Endah Sulistiowati (Dir. Muslimah Voice)


Islam datang untuk memerangi segala bentuk kemaksiatan, kemungkaran, dan kejahatan. Islam datang memberikan perlindungan penuh kepada seluruh umat manusia. Sayangnya banyak manusia yang bertahan pada kemungkaran. 


Mereka tidak mau tunduk pada syariah yang dibawa oleh Rasulullah. Menganggap sebelah mata hukum aturan Allah. Bahkan menganggap syariah itu bodoh dan terbelakang.


Mari kita perhatikan dan jadikan pelajaran apa yang terjadi pada umat terdahulu. Agar kita tidak menyesal dikemudian hari. Mulai dari nasib kaum Nabi Luth, Penduduk Kota Pompei, hingga yang terjadi pada warga Dukuh Legetang Banjarnegara Jawa Tengah. 

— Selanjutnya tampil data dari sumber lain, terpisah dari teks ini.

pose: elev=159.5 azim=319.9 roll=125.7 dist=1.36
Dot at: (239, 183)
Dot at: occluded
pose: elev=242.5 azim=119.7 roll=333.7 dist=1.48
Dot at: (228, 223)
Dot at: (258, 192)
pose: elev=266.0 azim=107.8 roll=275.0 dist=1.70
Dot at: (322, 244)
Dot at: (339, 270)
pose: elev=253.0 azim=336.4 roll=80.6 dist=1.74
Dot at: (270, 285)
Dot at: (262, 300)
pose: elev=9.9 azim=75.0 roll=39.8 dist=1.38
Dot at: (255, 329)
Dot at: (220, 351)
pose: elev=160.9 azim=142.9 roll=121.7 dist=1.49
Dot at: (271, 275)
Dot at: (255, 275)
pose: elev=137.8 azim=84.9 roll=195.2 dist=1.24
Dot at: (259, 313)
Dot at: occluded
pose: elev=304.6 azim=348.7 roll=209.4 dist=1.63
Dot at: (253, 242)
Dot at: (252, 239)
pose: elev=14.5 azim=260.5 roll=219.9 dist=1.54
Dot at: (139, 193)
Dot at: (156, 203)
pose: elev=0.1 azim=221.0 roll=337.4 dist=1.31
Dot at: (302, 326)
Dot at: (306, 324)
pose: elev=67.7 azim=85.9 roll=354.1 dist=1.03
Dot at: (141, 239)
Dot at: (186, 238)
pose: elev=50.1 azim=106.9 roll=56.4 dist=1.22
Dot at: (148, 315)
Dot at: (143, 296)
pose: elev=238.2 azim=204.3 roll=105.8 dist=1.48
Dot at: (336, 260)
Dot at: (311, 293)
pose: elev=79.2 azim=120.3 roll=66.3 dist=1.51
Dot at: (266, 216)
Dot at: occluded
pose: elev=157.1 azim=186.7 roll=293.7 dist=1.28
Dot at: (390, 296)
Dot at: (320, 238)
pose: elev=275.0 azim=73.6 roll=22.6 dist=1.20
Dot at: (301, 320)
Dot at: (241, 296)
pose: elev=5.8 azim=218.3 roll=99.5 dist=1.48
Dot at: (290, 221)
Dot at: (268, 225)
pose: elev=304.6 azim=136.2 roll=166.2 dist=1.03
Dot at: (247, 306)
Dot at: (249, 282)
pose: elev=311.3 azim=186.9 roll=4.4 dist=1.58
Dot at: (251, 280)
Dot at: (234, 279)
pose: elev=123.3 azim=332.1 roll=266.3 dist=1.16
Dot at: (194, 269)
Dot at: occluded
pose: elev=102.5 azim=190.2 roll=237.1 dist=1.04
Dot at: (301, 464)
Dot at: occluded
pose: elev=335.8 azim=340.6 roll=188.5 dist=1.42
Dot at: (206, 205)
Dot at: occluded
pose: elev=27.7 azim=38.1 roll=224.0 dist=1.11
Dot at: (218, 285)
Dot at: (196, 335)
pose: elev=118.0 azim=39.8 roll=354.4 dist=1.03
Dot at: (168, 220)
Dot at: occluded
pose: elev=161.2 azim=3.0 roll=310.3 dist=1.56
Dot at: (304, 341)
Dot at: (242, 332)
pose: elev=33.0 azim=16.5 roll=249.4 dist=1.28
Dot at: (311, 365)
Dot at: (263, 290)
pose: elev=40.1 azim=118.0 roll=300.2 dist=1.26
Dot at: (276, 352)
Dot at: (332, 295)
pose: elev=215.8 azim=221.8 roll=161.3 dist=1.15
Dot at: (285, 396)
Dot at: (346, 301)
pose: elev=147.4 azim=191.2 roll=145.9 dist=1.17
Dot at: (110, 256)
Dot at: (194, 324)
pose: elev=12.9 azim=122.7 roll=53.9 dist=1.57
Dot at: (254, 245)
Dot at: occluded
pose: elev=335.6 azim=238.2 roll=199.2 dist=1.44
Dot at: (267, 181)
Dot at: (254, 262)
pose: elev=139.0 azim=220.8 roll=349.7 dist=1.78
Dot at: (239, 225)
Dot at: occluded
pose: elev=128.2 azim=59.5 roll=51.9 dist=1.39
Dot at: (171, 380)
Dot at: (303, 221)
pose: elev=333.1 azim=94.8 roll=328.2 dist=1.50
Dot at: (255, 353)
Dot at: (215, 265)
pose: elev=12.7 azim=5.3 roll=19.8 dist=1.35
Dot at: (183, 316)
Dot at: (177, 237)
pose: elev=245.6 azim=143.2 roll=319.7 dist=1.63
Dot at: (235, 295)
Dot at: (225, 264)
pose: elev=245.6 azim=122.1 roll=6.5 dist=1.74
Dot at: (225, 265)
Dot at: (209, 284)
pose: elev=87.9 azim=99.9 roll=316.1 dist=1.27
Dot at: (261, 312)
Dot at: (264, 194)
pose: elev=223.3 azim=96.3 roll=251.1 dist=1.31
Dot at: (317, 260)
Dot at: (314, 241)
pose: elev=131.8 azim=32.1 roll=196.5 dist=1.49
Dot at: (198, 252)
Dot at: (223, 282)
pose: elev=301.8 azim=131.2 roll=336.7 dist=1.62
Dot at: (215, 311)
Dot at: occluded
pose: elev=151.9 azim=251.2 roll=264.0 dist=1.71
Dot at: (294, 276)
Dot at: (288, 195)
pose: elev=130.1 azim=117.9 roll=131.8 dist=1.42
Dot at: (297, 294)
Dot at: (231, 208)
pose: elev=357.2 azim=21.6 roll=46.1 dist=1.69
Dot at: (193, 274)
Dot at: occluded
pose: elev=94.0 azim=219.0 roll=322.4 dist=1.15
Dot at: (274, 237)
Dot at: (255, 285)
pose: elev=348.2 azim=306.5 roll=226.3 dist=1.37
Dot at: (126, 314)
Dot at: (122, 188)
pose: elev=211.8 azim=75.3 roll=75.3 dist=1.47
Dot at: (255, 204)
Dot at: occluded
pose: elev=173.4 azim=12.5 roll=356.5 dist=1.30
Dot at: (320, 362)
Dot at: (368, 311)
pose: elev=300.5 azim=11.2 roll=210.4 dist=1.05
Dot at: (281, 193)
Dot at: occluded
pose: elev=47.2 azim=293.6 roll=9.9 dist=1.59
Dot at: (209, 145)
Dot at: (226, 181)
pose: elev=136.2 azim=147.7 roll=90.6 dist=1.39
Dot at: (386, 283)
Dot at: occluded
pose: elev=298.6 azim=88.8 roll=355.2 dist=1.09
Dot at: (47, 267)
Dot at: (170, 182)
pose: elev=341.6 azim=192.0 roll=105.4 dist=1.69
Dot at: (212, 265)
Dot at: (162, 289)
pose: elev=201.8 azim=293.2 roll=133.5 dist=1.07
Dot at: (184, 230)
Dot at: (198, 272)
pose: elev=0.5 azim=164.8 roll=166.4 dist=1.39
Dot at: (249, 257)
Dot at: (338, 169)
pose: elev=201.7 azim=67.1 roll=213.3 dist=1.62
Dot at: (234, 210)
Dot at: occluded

Nabi Luth AS diutus kepada sebuah kaum yang biadab, Sadum atau dalam bahasa populer disebut Sodom. Sodom ini kemudian diadopsi menjadi istilah hubungan menyimpang antarlelaki. Nabi Luth mendapat mandat yang berat. Berdakwah di tengah kaum Sodom yang gemar berbuat kejahatan, diyan pesta pora, dan satu lagi yang paling terkenal berperilaku seks menyimpang. Mereka adalah penyuka sesama laki-laki. Dalam berbagai riwayat diceritakan, tamu yang datang ke kota ini tidak akan lepas dari kejahatan mereka. Harta para tamu dirampok. Lantas, jika mereka lelaki, terlebih tampan atau menarik, kaum Sodom akan menjadi korban kaum Sodom.


Allah berfirman, 


“Dan (ingatlah) ketika Luth berkata kepada kaumnya: "Sesungguhnya kamu benar-benar mengerjakan perbuatan yang amat keji yang belum pernah dikerjakan oleh seorangpun dari umat-umat sebelum kamu. Apakah sesungguhnya kamu patut mendatangi laki-laki, menyamun dan mengerjakan kemungkaran di tempat-tempat pertemuanmu? Maka jawaban kaumnya tidak lain hanya mengatakan: "Datangkanlah kepada kami azab Allah, jika kamu termasuk orang-orang yang benar". (Q.S. Al-‘Ankabut 29:28-29).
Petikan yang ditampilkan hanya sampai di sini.